State ex rel. Taylor v. City of Delaware

Per Curiam.

R.C. 1901.36 provides, in part:

“The legislative authority of the municipal corporation shall provide suitable accommodations for the municipal court and its officers.

(i* * *

“The legislative authority shall provide for the use of the court suitable accommodations for a law library, complete sets of reports of the supreme and inferior courts and such other law books and publications as are considered necessary by the presiding judge, and shall provide for each courtroom, a copy of the Revised Code.

“* * * It [the legislative authority] shall provide all necessary form books, *18dockets, books of record, and all supplies including telephone, furniture, heat, light, and janitor service, and for such other ordinary or extraordinary expenses as it considers advisable or necessary for the proper operation or administration of the court.”

By the enactment of the foregoing statute, which is mandatory in its terms, the General Assembly recognized that municipal courts, as an essential part of the justice system in this state, must be given means to carry out their duties under the law.

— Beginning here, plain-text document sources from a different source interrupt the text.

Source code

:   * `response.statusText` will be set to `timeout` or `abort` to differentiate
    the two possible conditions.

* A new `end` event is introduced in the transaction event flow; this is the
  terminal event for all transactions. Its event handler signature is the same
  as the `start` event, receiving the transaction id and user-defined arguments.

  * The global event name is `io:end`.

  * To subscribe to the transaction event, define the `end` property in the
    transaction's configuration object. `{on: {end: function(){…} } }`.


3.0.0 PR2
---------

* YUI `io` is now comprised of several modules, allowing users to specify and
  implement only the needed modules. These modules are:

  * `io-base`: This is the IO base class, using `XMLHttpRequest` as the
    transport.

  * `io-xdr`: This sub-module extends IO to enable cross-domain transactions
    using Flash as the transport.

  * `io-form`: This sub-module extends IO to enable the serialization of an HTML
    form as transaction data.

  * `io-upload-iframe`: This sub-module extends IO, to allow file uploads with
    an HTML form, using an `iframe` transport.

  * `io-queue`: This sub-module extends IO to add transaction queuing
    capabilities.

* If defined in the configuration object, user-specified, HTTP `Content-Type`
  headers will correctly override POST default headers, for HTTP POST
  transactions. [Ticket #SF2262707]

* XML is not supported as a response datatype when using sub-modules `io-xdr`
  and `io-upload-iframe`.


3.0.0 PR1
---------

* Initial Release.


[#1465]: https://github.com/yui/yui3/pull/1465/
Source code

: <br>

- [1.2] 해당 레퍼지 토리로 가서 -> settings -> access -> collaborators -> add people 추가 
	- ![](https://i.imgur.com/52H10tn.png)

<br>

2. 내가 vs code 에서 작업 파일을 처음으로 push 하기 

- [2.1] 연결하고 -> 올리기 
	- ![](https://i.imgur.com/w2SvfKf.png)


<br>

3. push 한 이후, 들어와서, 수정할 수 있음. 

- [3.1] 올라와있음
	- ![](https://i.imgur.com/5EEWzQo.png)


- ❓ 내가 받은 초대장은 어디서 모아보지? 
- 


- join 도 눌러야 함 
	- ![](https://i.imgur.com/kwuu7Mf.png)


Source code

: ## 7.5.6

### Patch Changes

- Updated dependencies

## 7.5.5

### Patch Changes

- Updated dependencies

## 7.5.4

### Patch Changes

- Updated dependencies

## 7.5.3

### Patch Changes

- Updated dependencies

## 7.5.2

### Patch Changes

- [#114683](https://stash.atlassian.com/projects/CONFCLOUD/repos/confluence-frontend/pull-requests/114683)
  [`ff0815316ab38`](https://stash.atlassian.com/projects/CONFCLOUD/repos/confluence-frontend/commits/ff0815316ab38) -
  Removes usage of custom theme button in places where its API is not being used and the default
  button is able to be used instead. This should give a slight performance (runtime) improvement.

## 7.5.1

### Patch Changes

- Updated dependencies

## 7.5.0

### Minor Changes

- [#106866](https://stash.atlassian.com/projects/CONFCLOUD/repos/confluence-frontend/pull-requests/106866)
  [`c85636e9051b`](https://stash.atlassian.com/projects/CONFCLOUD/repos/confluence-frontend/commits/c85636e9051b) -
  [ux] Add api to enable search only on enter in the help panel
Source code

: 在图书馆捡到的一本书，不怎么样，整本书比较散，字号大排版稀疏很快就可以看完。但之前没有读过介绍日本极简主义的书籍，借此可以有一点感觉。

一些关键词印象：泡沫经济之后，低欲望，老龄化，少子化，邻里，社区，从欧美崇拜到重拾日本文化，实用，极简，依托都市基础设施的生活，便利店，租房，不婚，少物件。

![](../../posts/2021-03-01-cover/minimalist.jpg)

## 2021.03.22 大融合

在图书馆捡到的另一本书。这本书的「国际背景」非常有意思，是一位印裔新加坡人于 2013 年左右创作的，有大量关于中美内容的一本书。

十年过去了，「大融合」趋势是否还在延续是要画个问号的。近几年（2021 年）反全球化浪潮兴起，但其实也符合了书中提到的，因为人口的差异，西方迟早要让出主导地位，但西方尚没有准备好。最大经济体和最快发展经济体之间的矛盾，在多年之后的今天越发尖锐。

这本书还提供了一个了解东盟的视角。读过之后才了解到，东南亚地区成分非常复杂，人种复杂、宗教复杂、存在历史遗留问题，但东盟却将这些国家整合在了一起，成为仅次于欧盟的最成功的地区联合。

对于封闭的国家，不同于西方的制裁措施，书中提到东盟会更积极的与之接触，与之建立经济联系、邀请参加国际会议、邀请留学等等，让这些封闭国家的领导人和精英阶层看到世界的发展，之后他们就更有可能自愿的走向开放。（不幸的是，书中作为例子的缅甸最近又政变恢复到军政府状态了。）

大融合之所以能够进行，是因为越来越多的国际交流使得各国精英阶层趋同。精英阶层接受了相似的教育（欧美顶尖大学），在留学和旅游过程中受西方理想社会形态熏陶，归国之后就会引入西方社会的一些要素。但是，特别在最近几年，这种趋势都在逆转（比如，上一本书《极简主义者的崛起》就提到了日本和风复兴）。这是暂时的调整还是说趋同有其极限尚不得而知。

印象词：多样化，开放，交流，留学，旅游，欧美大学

Thus, there is a clear legal duty on the part of respondents to “provide suitable accommodations” for the Delaware Municipal Court.

Respondents, in their answer, admit that the existing facilities of that court “are inadequate in many respects.” Respondents state also that they are willing to comply with the statute and that, in fact, a contract has been entered into between the city and an architectural firm for a space study report of the municipal court.

Inasmuch as the facilities of the Delaware Municipal Court admittedly are not adequate and R.C. 1901.36 places a mandatory duty on respondents to provide suitable accommodations, this court concludes that the writ of mandamus should be allowed in this cause.

The court is encouraged by the efforts already undertaken by respondents to comply with the statute. Regrettably, those efforts to this time have not yielded results to satisfy the requirements of the Delaware Municipal Court.

In their answer, respondents indicate that they are willing to comply with the provisions of M. C. Sup. R. 17 “including those standards which are suggested as desirable, but not mandatory.” This court, pursuant to the superintending powers over all courts in the state granted in Section 5, Article IV, of the Constitution of Ohio in 1968, adopted M. C. Sup. R. 17 in 1975. That rule is intended to provide basic guidelines for facilities of municipal and county courts. Although not all of the provisions of the rule are mandatory in character, the standards set forth in the rule should be taken into consideration in measuring the adequacy of existing court facilities and in the planning of new facilities.

Relator’s request for costs and attorney’s fees in this cause, being predicated upon R.C. 733.61, which provides for costs and attorney’s fees in suits brought under R.C. 733.59 by taxpayers in their own name on behalf of a municipal corporation, is denied. The complaint shows on its face that the action was filed by relator in his capacity as judge of the Delaware Municipal Court. For a definition of the word “taxpayer” as used in R.C. 733.59, see State, ex rel. Nimon, v. Village of Springdale (1966), 6 Ohio St. 2d 1 [35 O.O.2d 1]; State, ex rel. White, v. Cleveland (1973), 34 Ohio St. 2d 37, 40 [63 O.O.2d 79].

In holding that the writ of mandamus should be allowed in this cause, this court is not unmindful of the present financial problems being experienced by political subdivisions in the state. Of necessity, those problems must be taken *19into account by both relator and respondents in satisfying the mandatory obligations imposed by R.C. 1901.36.

Writ allowed.

Celebrezze, C.J., W. Brown, Parrino, Locher, Holmes, C. Brown and Krupansky, JJ., concur. Parrino, J., of the Eighth Appellate District, sitting for Sweeney, J.